Passage last month of a bill to keep the federal government running also extended the life of the Export-Import Bank, a controversial federal agency, until June 2015. The measure may also extend the life of an inside-the-GOP debate over “corporate cronyism” and mega-corporations that succeed in business due more to their political connections than their entrepreneurial prowess. Such debate is welcome.

In case you haven’t paid attention to discussions going on among conservative members of Congress and in the conference rooms at conservative think-tanks, right-wingers have taken to denouncing the cozy ties between big government and big business. The Ex-Im Bank, which provides loan guarantees to U.S. corporations peddling their goods and services in other countries, may provide the political context, but the principles reach far into other sectors of the economy and federal policy.

Speaking about the Export Import Bank and the “conservative reform agenda” in April at the Heritage Foundation, Senator Mike Lee of Utah, a possible Republican presidential candidate, denounced “America’s crisis of crony capitalism, corporate welfare and political privilege: In which government twists public policy to unfairly benefit favored special interests at the expense of everyone else.”

This is the stuff of fire-breathing populism, not what we expect to hear at Heritage.

But Senator Lee continued: “The more power government amasses, the more privileges are bestowed on the government’s friends, the more businesses invest in influence instead of innovation, the more advantages accrue to the biggest special interests with the most to spend on politics and the most to lose from fair competition.”

Sen. Marco Rubio, another conservative Republican considering a run for president, has made similar statements. “Big companies may not like big government, but they can afford to deal with it,” he said at a GOP fundraiser in New Hampshire.

The senators remind us of President Eisenhower warning the American people to “guard against the unwarranted influence, whether sought or unsought, by the military-industrial-complex.”

Take Boeing, the aerospace company that ranks second among Pentagon contractors and has also attracted the ire of Ex-Im Bank critics.

According to the Center for Responsive Politics, Boeing’s hangar houses 85 lobbyists. Its annual tab for lobbying runs to about $15 million a year, and more than $9 million already in 2014.

That amount may be understated. Political scientists believe actual lobbying expenses are three times the amount disclosed on official forms

There’s more to cronyism than money spent on lobbyists. There’s the issue of the “revolving door,” people who go from elected office and jobs on Capitol Hill or the Pentagon to more lucrative careers at lobbying firms. Boeing’s lobbyists include four former members of Congress plus a firm founded by former House Speaker Richard Gephardt. In Eisenhower’s terms, Boeing’s influence is definitely “sought.”

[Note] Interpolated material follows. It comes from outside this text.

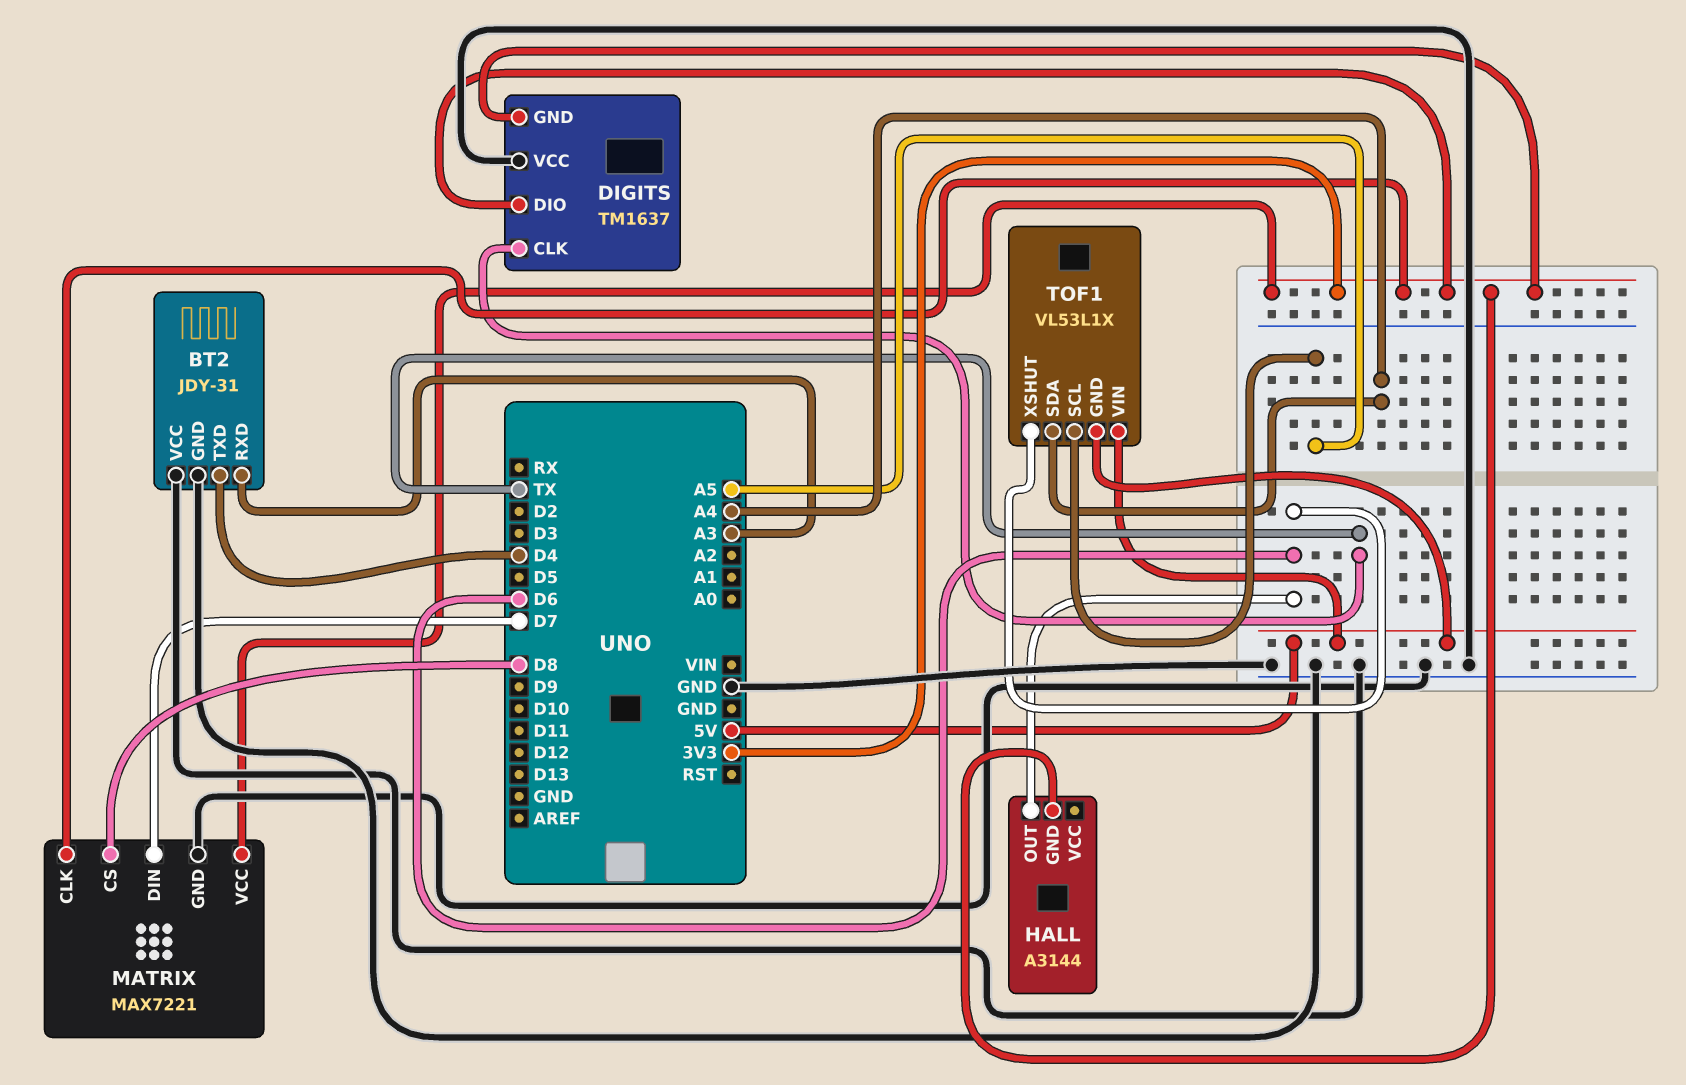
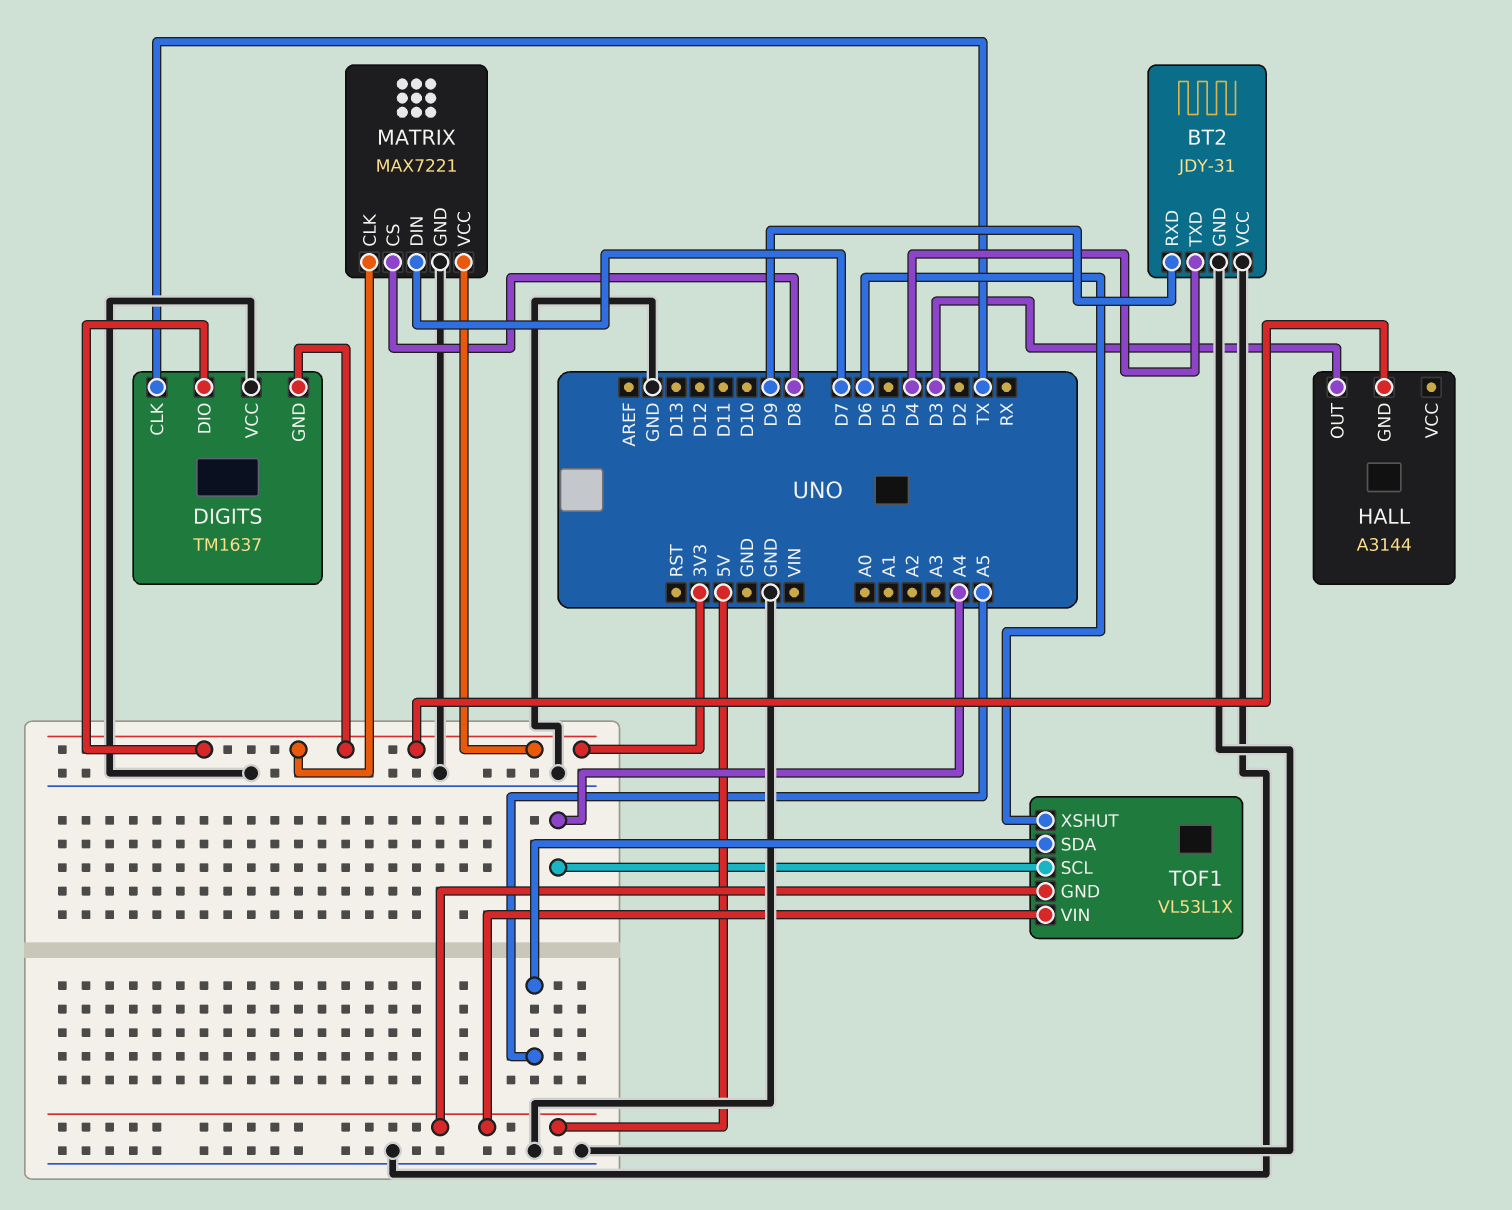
BT2 pin RXD: A3 -> D9
HALL pin OUT: D6 -> D3
TOF1 pin SCL: A5 -> A4
TOF1 pin SDA: A4 -> A5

Big companies also grease the wheels through campaign contributions, especially to incumbent members of Congress in leadership roles.

CQ Roll Call reported last month that “four of the top five candidates for the chairmanships of the House Armed Services and Intelligence panels have raised considerably more money this election cycle than they did at a similar point in 2012. The same four have also raised much more money from the defense industry than before – in some cases, more than doubling their takes.”

Rep. Mac Thornberry, R-Texas, is a contender for the chairmanship of the House Armed Services Committee. According to CQ Roll Call, Thornberry has more than doubled his take from defense firms compared to the previous election cycle. Number five on Thornberry’s campaign committee donor list is Boeing.

The federal government and the Export-Import Bank have avoided shutdown for the time being. But the notion that mega-corporations have too much influence over federal policy has found new champions and should outlast the Ex-Im debate. Perhaps even the Democrats will join in.

Arnie Alpert is New Hampshire director of the American Friends Service Committee and heads its Presidential Campaign Project, whose them is “Governing Under the Influence.”